_Exercise directions_
Return the data word for word. Pictures are to be omitted.

Stored records
--- START ---
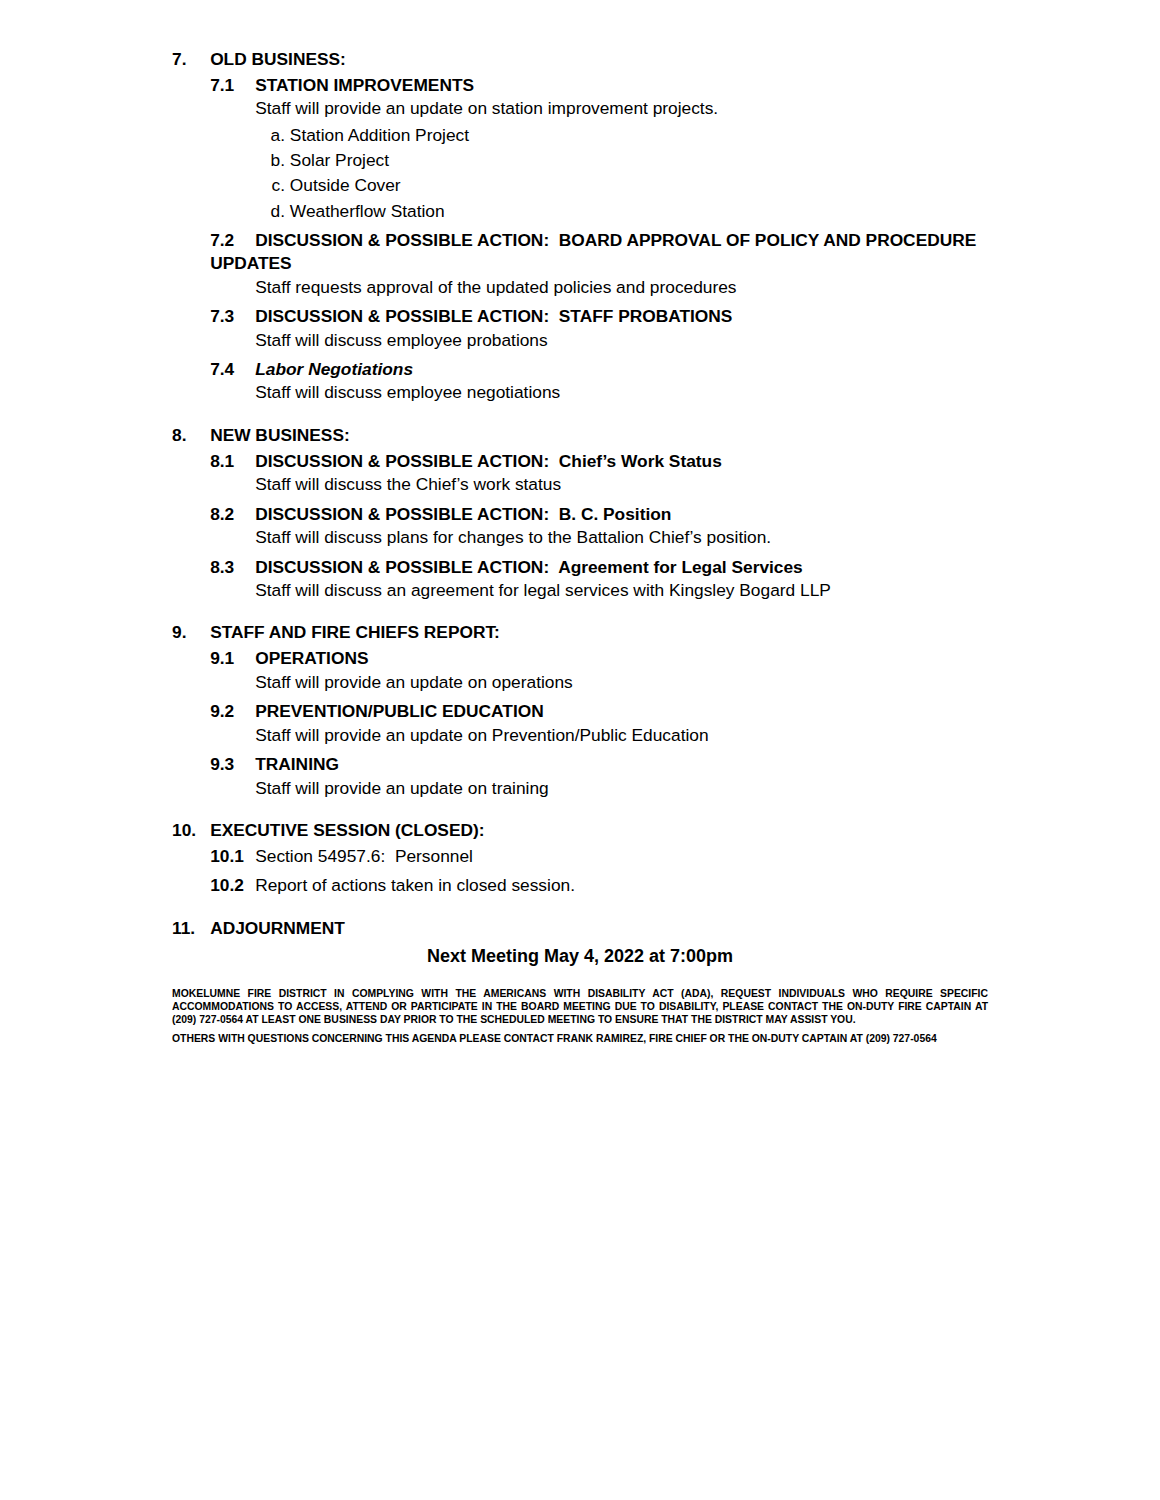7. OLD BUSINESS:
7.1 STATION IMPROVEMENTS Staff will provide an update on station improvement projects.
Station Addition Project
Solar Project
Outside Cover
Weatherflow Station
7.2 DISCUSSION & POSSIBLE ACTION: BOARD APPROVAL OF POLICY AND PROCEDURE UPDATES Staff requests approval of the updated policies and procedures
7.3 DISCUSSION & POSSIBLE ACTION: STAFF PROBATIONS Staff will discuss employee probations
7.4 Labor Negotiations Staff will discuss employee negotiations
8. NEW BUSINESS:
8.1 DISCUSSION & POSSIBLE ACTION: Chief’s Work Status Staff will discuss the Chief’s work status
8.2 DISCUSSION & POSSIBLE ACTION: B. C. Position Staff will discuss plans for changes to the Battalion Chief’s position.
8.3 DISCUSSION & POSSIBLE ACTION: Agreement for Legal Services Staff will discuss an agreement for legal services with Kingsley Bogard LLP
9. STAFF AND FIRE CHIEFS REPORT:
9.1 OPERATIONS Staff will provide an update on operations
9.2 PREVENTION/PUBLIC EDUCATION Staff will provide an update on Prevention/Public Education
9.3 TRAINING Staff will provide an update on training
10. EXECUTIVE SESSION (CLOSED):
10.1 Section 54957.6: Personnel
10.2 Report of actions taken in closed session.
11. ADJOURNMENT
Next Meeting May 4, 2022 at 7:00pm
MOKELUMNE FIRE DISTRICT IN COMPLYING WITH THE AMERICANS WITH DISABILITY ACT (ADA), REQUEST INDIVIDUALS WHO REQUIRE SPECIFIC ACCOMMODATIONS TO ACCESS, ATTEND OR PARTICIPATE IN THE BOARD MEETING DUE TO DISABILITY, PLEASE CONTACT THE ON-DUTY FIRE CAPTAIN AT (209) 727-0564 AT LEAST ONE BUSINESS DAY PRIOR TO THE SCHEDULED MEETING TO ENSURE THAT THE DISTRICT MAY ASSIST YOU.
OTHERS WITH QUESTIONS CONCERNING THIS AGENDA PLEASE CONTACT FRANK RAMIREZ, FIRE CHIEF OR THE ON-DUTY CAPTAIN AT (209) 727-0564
--- END ---
_Expected answer_
7. OLD BUSINESS:
7.1 STATION IMPROVEMENTS Staff will provide an update on station improvement projects.
Station Addition Project
Solar Project
Outside Cover
Weatherflow Station
7.2 DISCUSSION & POSSIBLE ACTION: BOARD APPROVAL OF POLICY AND PROCEDURE UPDATES Staff requests approval of the updated policies and procedures
7.3 DISCUSSION & POSSIBLE ACTION: STAFF PROBATIONS Staff will discuss employee probations
7.4 Labor Negotiations Staff will discuss employee negotiations
8. NEW BUSINESS:
8.1 DISCUSSION & POSSIBLE ACTION: Chief’s Work Status Staff will discuss the Chief’s work status
8.2 DISCUSSION & POSSIBLE ACTION: B. C. Position Staff will discuss plans for changes to the Battalion Chief’s position.
8.3 DISCUSSION & POSSIBLE ACTION: Agreement for Legal Services Staff will discuss an agreement for legal services with Kingsley Bogard LLP
9. STAFF AND FIRE CHIEFS REPORT:
9.1 OPERATIONS Staff will provide an update on operations
9.2 PREVENTION/PUBLIC EDUCATION Staff will provide an update on Prevention/Public Education
9.3 TRAINING Staff will provide an update on training
10. EXECUTIVE SESSION (CLOSED):
10.1 Section 54957.6: Personnel
10.2 Report of actions taken in closed session.
11. ADJOURNMENT
Next Meeting May 4, 2022 at 7:00pm
MOKELUMNE FIRE DISTRICT IN COMPLYING WITH THE AMERICANS WITH DISABILITY ACT (ADA), REQUEST INDIVIDUALS WHO REQUIRE SPECIFIC ACCOMMODATIONS TO ACCESS, ATTEND OR PARTICIPATE IN THE BOARD MEETING DUE TO DISABILITY, PLEASE CONTACT THE ON-DUTY FIRE CAPTAIN AT (209) 727-0564 AT LEAST ONE BUSINESS DAY PRIOR TO THE SCHEDULED MEETING TO ENSURE THAT THE DISTRICT MAY ASSIST YOU.
OTHERS WITH QUESTIONS CONCERNING THIS AGENDA PLEASE CONTACT FRANK RAMIREZ, FIRE CHIEF OR THE ON-DUTY CAPTAIN AT (209) 727-0564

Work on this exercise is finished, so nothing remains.